Ashley FaulstichAshley Faulstich, a member of the senior class at Frisco High School, has been recognized by the College Board’s National Hispanic Recognition Program, as announced by Principal Rick Burnett.

The National Hispanic Recognition Program, established in 1983, is a College Board program that provides national recognition of the exceptional academic achievements of Hispanic high school seniors and identifies them for postsecondary
institutions.

Students enter the program by taking the Preliminary SAT/National Merit Scholarship Qualifying Test (PSAT/NMSQT®) as high school juniors and by identifying themselves as Hispanic. From more than 150,000 students nationwide, approximately 4,500 of the highest scoring students were initially identified. Based on further evidence of their academic achievements, a select group of 4,800 students have been recognized by the program as a Scholar or Honorable Mention Finalist.

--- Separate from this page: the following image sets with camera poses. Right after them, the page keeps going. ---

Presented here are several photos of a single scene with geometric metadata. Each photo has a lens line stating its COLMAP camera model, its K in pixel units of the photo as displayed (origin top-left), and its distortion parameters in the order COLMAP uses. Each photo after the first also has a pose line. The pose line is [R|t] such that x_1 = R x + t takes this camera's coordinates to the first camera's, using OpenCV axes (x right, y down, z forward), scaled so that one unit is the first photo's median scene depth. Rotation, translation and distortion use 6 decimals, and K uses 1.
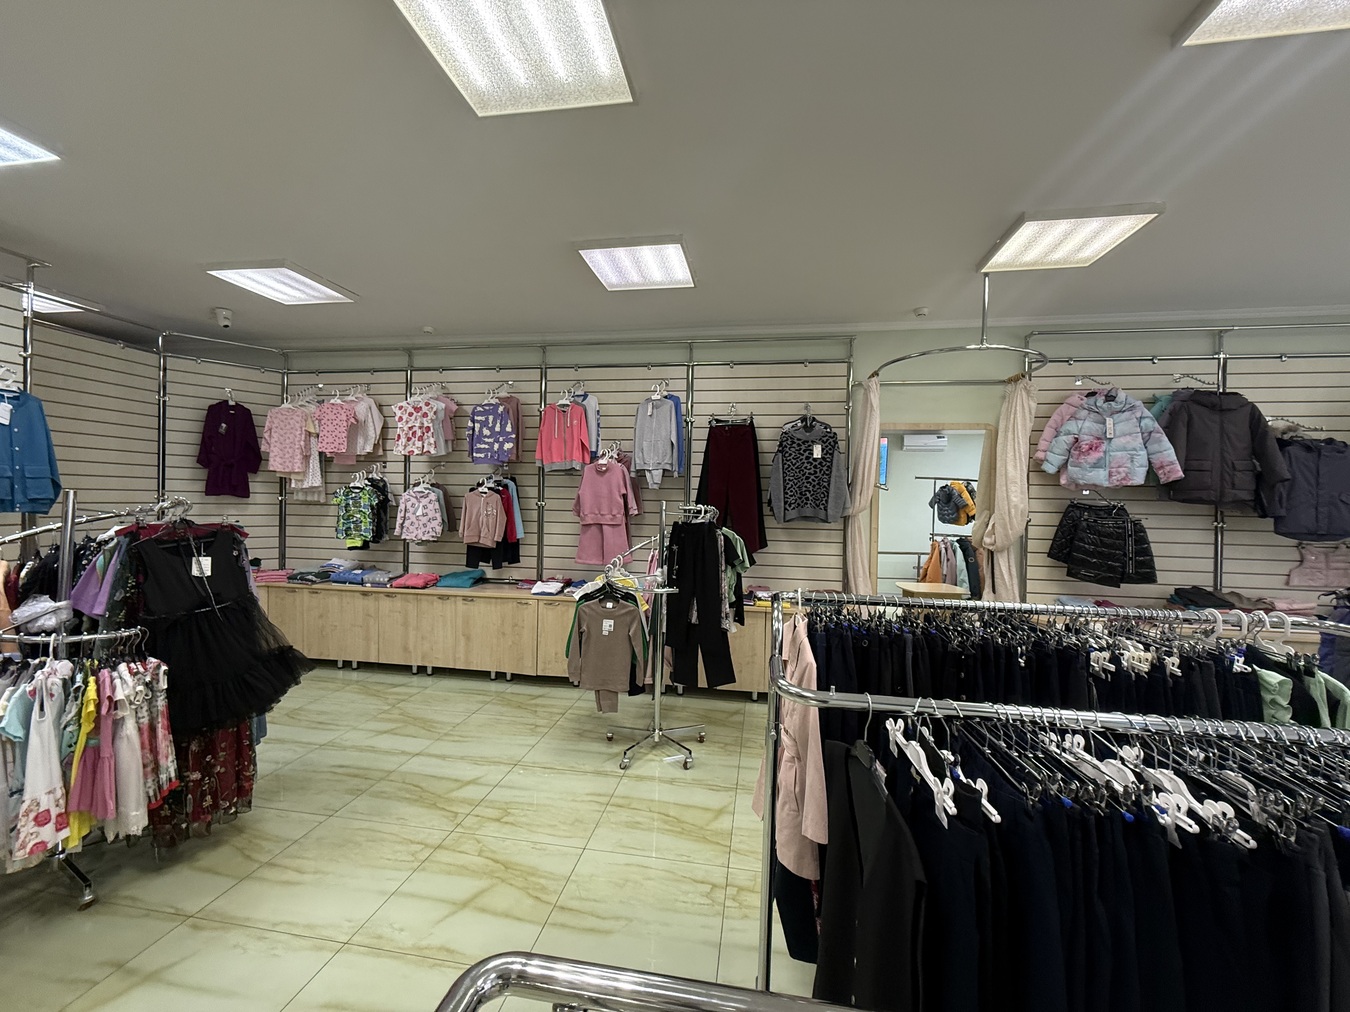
lens RADIAL K [[534.9, 0, 678.9], [0, 534.9, 507.9], [0, 0, 1]] dist [-0.001418, 0.000124]
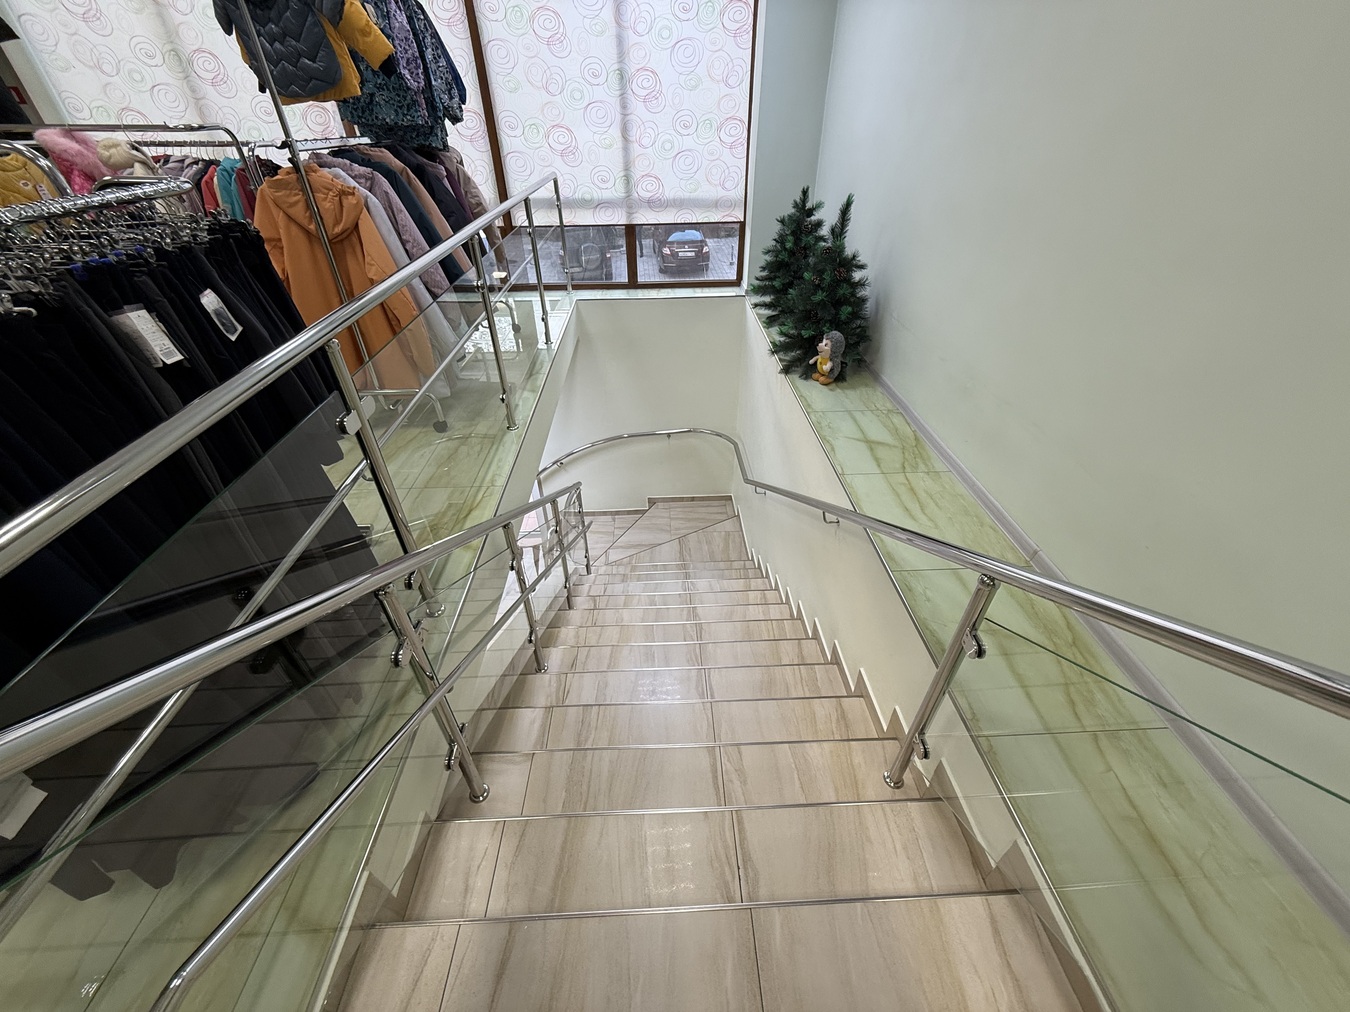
lens RADIAL K [[534.9, 0, 680.0], [0, 534.9, 507.3], [0, 0, 1]] dist [-0.001418, 0.000124]
pose [[-0.209352, -0.600516, 0.771721, -0.064785], [0.009350, 0.787944, 0.615676, 0.056562], [-0.977796, 0.136108, -0.159343, -0.018693]]
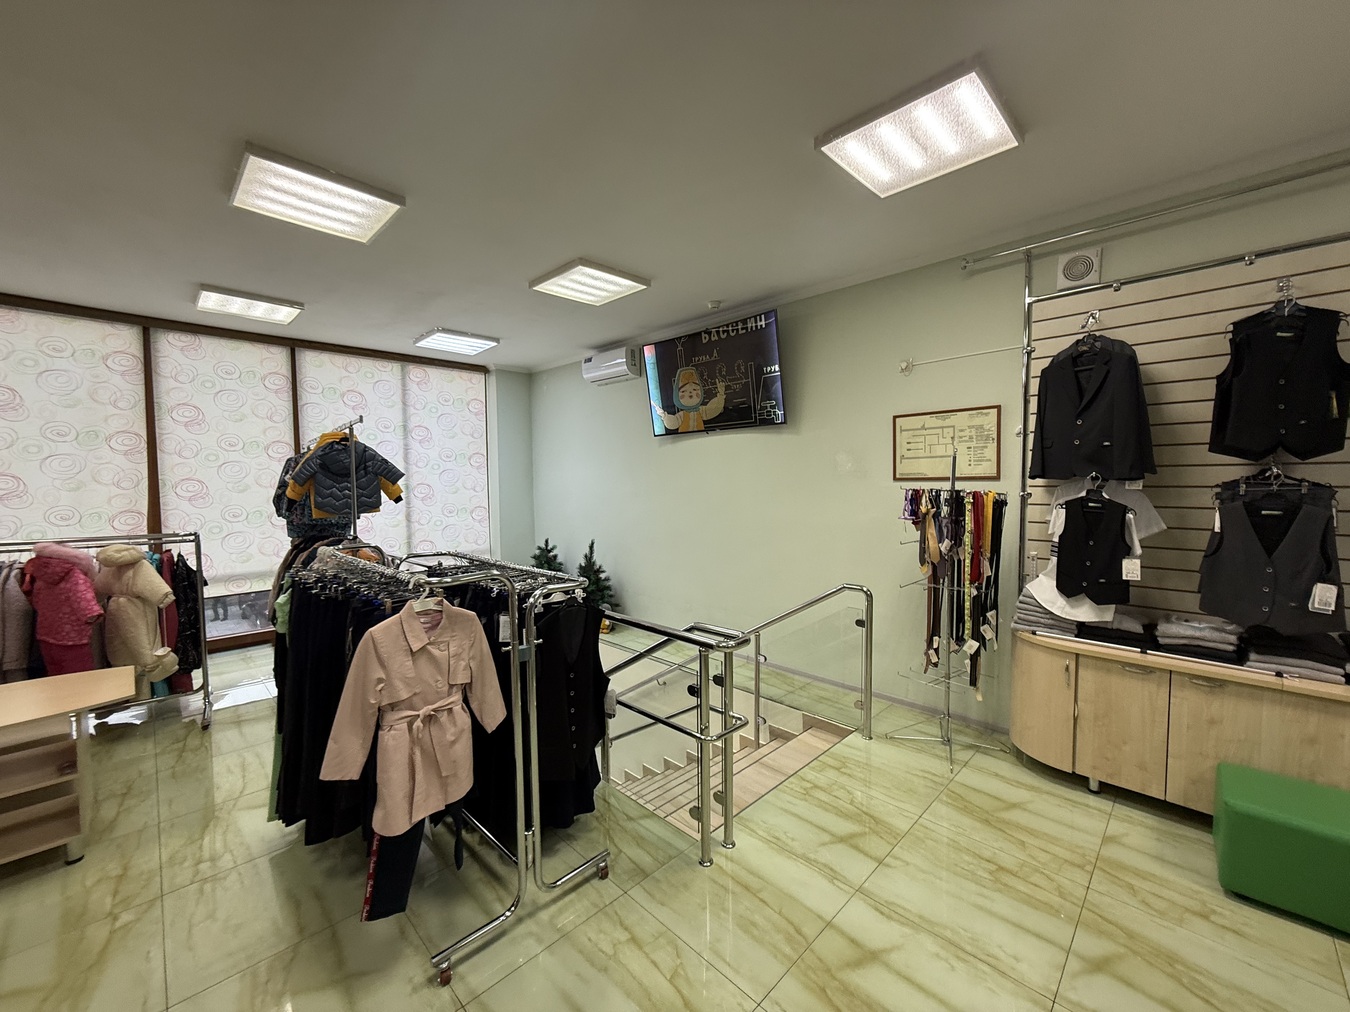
lens RADIAL K [[534.9, 0, 678.9], [0, 534.9, 514.5], [0, 0, 1]] dist [-0.001418, 0.000124]
pose [[-0.812201, -0.053442, 0.580925, -0.363990], [-0.005363, 0.996437, 0.084169, -0.031206], [-0.583354, 0.065246, -0.809593, 0.703268]]
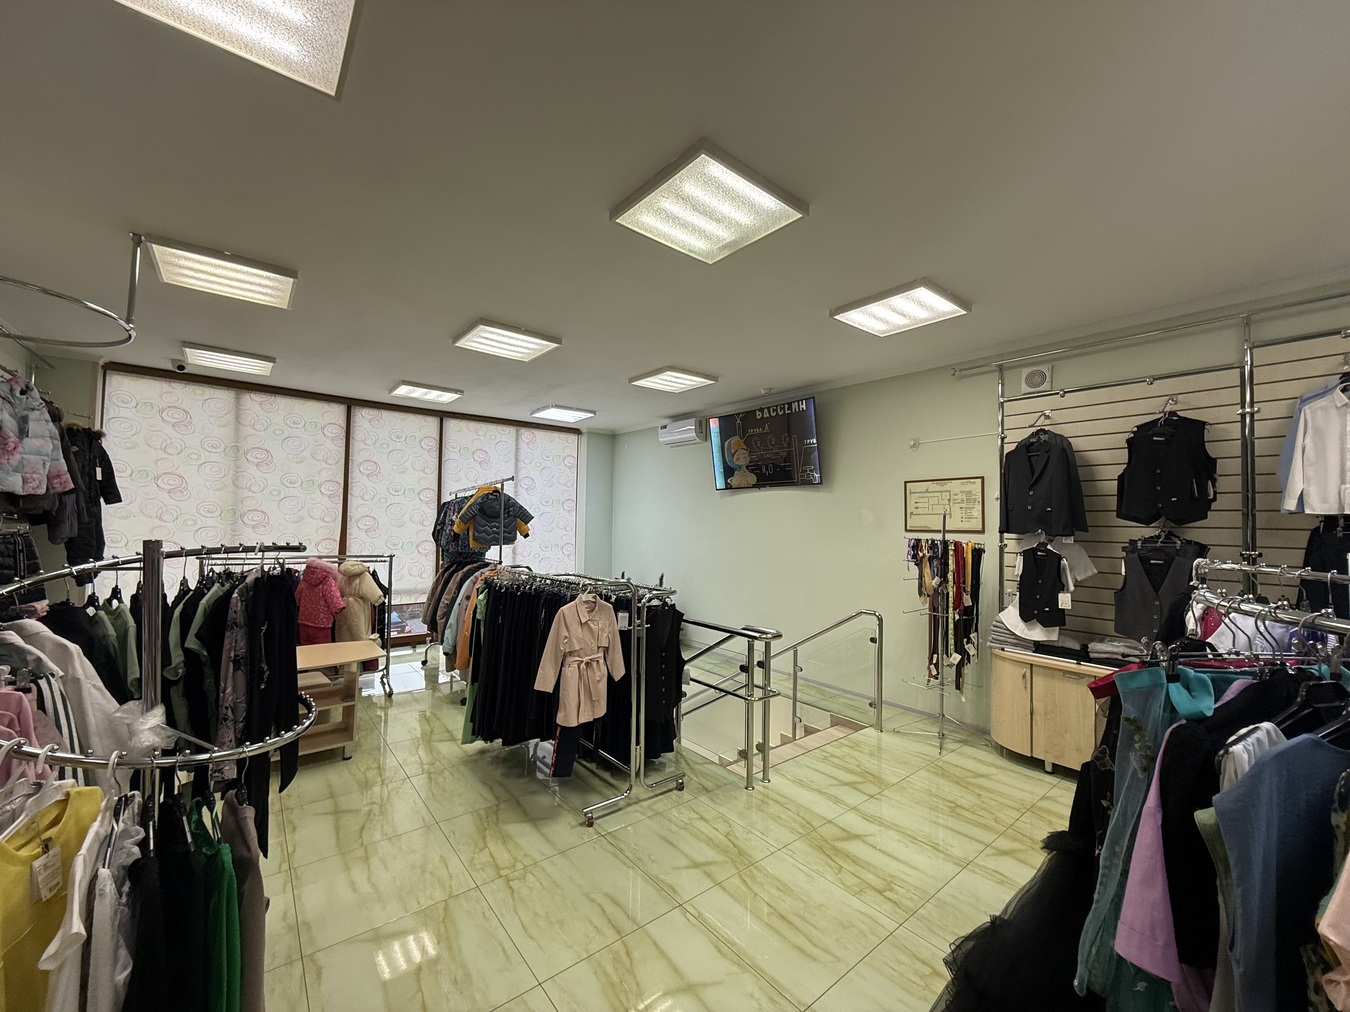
lens RADIAL K [[534.9, 0, 680.5], [0, 534.9, 512.2], [0, 0, 1]] dist [-0.001418, 0.000124]
pose [[-0.749954, -0.022577, 0.661105, -0.559635], [-0.028415, 0.999594, 0.001902, -0.046294], [-0.660880, -0.017359, -0.750291, 0.986824]]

The College Board is a not-for-profit membership organization whose mission is to connect students to college success and opportunity. Founded in 1900, the association is composed of more than 4,700 schools, colleges, universities, and other educational organizations. Each year, the College Board serves over three and a half million students and their parents, 23,000 high schools, and 3,500 colleges through major programs and services in college admissions, guidance, assessment, financial aid, enrollment, and teaching and learning. Among its best-known programs are the SAT®, the PSAT/NMSQT®, and the Advanced Placement Program® (AP®). The College Board is committed to the principles of excellence and equity, and that commitment is embodied in all of its programs, services, activities, and concerns.